Sopprimere la Provincia? «Impossibile»

Previsto un iter tortuoso che sfocia nel referendum. Romoli: «Scampato pericolo per Gorizia. Ne parlerò con Tondo»

di Francesco Fain

Sopprimere le Province di Gorizia e di Trieste? «Un’operazione tecnicamente impossibile». O meglio: al limite, è anche possibile ma al prezzo di un iter gigantesco che dovrebbe essere coronato addirittura da un referendum.

Il sindaco Ettore Romoli rilancia. La Regione, non solo non è obbligata (in quanto a Statuto speciale) ad eliminare le Province e i Comuni che non raggiungono un certo numero di abitanti, ma se proprio volesse farlo, oltre a prendersi la responsabilità politica (con ovvie ripercussioni elettorali), andrebbe a... sbattere contro il suo Statuto: l’iter, come detto, è assolutamente tortuoso e, peraltro, è già stato sperimentato, al contrario, per l’istituzione della provincia della Carnia. «Mi sembra che quella che sarebbe stata la peggiore sciagura per il nostro territorio sia definitivamente scongiurata - spiega il primo cittadino - in quanto lo Stato ha rinunciato a chiedere alla Regione la soppressione della Provincia. Non solo. La giunta Tondo non può nemmeno procedere con il taglio perché la soppressione è stabilita ai sensi dell’articolo 8 del decreto legislativo 2 gennaio 1997: l’iniziativa è dei Comuni, sentite le popolazioni interessate, mediante il referendum consultivo».
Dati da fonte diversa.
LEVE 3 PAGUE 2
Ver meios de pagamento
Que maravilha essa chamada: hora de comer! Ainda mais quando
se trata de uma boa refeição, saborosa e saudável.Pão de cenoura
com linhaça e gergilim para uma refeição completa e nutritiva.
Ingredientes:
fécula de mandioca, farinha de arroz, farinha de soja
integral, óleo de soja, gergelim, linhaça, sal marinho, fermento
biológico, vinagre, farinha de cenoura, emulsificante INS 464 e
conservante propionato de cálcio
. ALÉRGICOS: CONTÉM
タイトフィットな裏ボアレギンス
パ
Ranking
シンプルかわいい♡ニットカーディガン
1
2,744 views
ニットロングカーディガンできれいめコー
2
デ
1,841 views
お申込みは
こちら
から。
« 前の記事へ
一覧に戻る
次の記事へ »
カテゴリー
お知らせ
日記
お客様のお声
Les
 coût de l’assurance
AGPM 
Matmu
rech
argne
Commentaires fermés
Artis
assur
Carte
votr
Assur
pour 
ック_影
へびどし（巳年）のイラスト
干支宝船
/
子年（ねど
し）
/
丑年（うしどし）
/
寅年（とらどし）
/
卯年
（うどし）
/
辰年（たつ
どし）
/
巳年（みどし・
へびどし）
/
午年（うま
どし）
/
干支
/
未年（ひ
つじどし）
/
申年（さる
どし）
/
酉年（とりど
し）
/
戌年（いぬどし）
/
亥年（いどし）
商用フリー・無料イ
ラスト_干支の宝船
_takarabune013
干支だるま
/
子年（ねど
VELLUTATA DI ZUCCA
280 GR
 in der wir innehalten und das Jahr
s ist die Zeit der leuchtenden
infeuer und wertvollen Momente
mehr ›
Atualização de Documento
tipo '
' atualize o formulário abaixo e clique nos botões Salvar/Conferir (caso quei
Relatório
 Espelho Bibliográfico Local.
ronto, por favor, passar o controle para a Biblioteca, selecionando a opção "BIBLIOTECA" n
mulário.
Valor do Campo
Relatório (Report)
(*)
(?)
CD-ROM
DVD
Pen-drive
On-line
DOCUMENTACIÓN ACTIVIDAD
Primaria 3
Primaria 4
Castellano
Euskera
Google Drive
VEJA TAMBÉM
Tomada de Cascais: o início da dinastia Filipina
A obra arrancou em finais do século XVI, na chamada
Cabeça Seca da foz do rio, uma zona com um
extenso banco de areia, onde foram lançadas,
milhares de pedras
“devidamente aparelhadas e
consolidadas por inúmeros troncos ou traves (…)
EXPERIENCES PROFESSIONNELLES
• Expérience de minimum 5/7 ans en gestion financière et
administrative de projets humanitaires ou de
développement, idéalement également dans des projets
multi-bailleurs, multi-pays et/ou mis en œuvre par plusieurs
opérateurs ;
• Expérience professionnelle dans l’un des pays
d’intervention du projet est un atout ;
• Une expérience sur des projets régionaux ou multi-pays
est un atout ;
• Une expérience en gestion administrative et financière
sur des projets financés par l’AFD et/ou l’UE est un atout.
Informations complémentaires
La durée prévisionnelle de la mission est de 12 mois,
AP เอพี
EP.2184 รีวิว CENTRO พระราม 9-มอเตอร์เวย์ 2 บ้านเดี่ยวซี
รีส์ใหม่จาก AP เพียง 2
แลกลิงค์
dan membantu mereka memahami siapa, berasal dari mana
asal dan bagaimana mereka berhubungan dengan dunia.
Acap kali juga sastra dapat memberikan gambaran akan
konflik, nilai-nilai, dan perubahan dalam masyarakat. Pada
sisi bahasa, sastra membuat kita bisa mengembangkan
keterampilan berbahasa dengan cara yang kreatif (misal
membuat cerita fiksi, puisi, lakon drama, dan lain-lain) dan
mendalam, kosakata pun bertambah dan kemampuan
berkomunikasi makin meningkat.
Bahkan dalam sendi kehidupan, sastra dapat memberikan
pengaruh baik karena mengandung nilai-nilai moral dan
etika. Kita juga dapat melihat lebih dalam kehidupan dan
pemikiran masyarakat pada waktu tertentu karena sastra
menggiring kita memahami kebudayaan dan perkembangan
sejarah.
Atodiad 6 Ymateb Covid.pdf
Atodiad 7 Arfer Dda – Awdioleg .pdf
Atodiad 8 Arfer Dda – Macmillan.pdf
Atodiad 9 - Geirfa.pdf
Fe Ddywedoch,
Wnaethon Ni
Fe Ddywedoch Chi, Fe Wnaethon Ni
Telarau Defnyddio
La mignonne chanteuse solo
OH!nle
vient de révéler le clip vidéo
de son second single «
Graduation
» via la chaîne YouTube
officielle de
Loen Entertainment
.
Pertanto, la procedura inizia quando ad avviarla è uno o più sindaci dei Comuni appartenenti all’ambito territoriale interessato alla variazione territoriale. «A tal fine - spiega ancora Romoli - gli eventuali “sindaci promotori” devono presentare al presidente del Consiglio regionale un documento di intenti sulla soppressione con la sottoscrizione di tanti primi cittadini che rappresentino “la maggioranza della popolazione residente nell’ambito territoriale”».

Non è tutto. Entrano poi in gioco i Consigli comunali che «sono chiamati a deliberare favorevolmente e a maggioranza assoluta il documento relativo al taglio della Provincia». Dulcis in fundo, scatta il referendum. «Ecco perché ritengo sia tecnicamente impossibile, visto l’iter a dir poco tortuoso e complicato, sopprimere le Province di Trieste e di Udine. Chiaramente, sarà mia cura parlarne con il presidente della Regione Renzo Tondo anche se credo che gli uffici legislativi regionali l’abbiano già messo a conoscenza della situazione. Vero è anche che il periodo agostano non è certamente favorevole agli approfondimenti legislativi».

Ci sarebbe, in verità, ancora una possibilità: modificare lo Statuto regionale. «Ma è una legge costituzionale - conclude Romoli - e anche in questo caso l’iter di modifica non è assolutamente semplice nè banale».